*** GIVEN RECORDS Section Begins ***

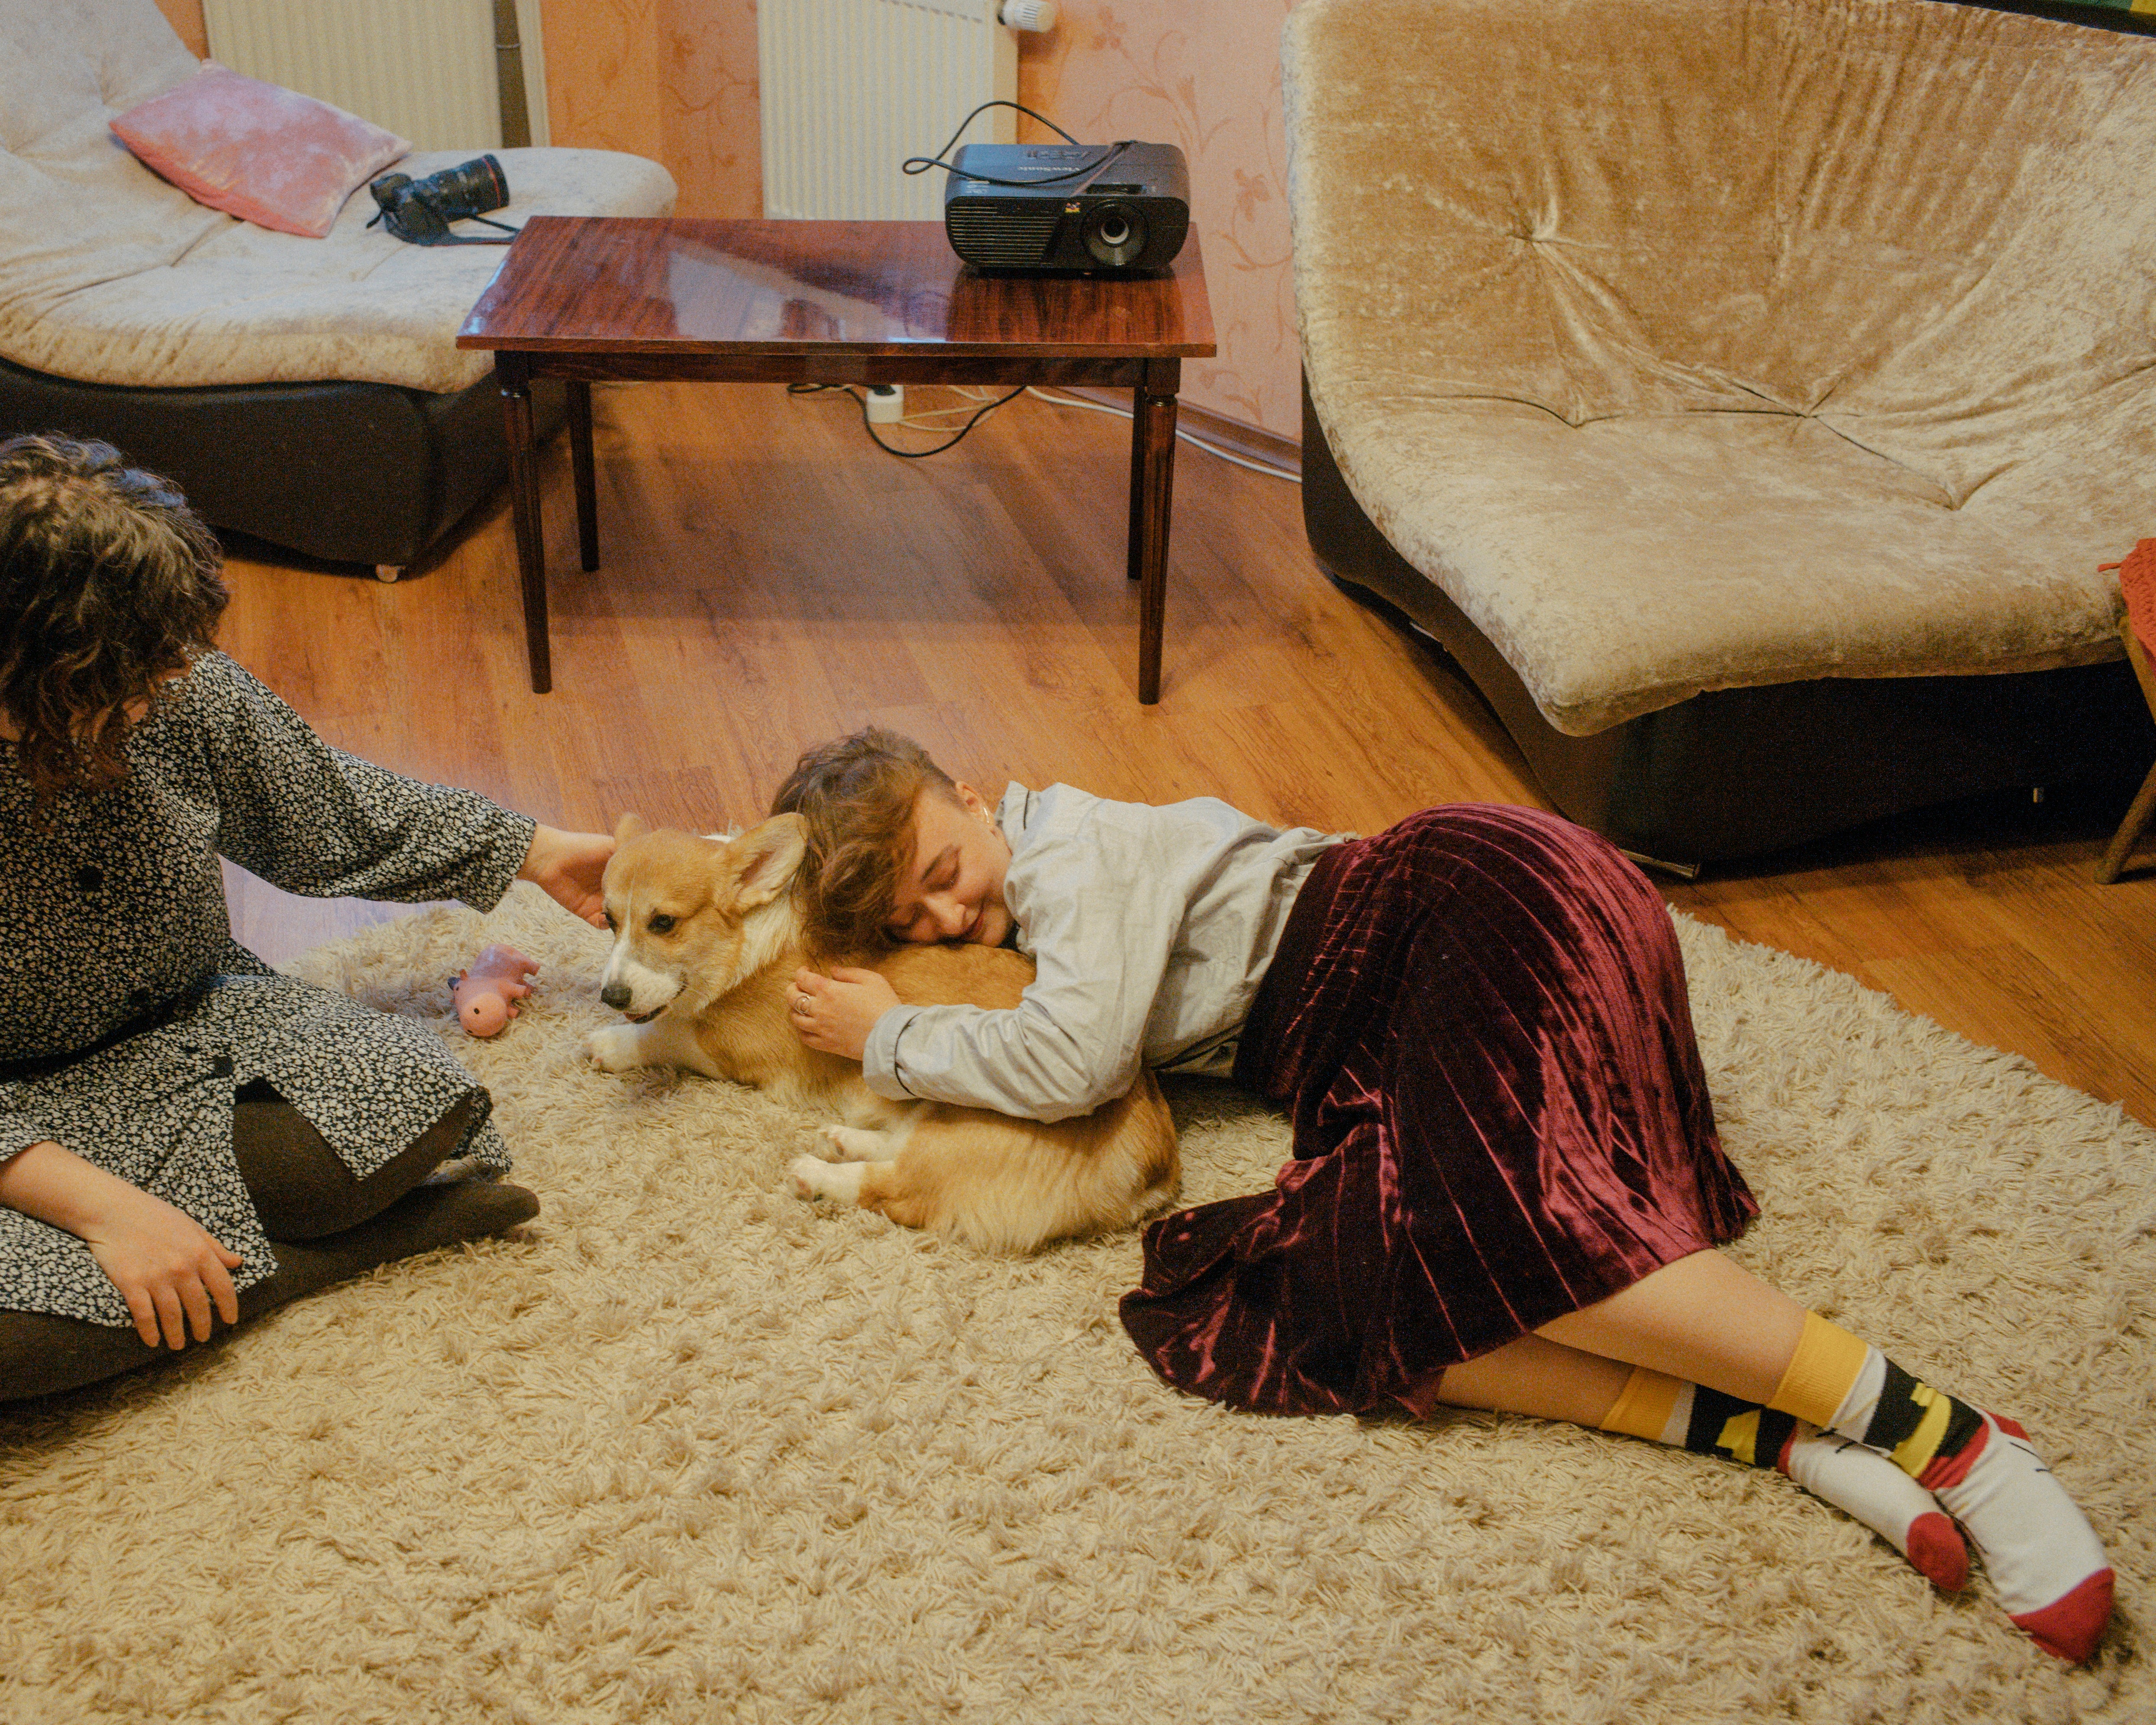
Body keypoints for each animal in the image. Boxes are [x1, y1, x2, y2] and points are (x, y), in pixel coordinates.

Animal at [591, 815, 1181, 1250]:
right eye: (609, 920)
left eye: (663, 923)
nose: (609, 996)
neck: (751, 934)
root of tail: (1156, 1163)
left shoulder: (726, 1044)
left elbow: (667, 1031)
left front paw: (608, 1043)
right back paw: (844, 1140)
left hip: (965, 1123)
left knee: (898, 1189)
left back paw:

*** GIVEN RECORDS Section Ends ***

> **WORK TO COMPLETE**: Return the preceding entries verbatim, with the pictures excluded.

> **FINISHED TASK**:
Body keypoints for each animal in the image. Boxes are [x1, y1, x2, y2] and points are (x, y), in pixel coordinates.

Animal at [591, 815, 1181, 1250]:
right eye: (609, 920)
left eye: (663, 923)
nose: (609, 996)
neck: (751, 934)
root of tail: (1156, 1163)
left shoulder: (726, 1044)
left elbow: (667, 1031)
left front paw: (608, 1043)
right back paw: (844, 1140)
left hip: (965, 1123)
left knee: (898, 1189)
left back paw:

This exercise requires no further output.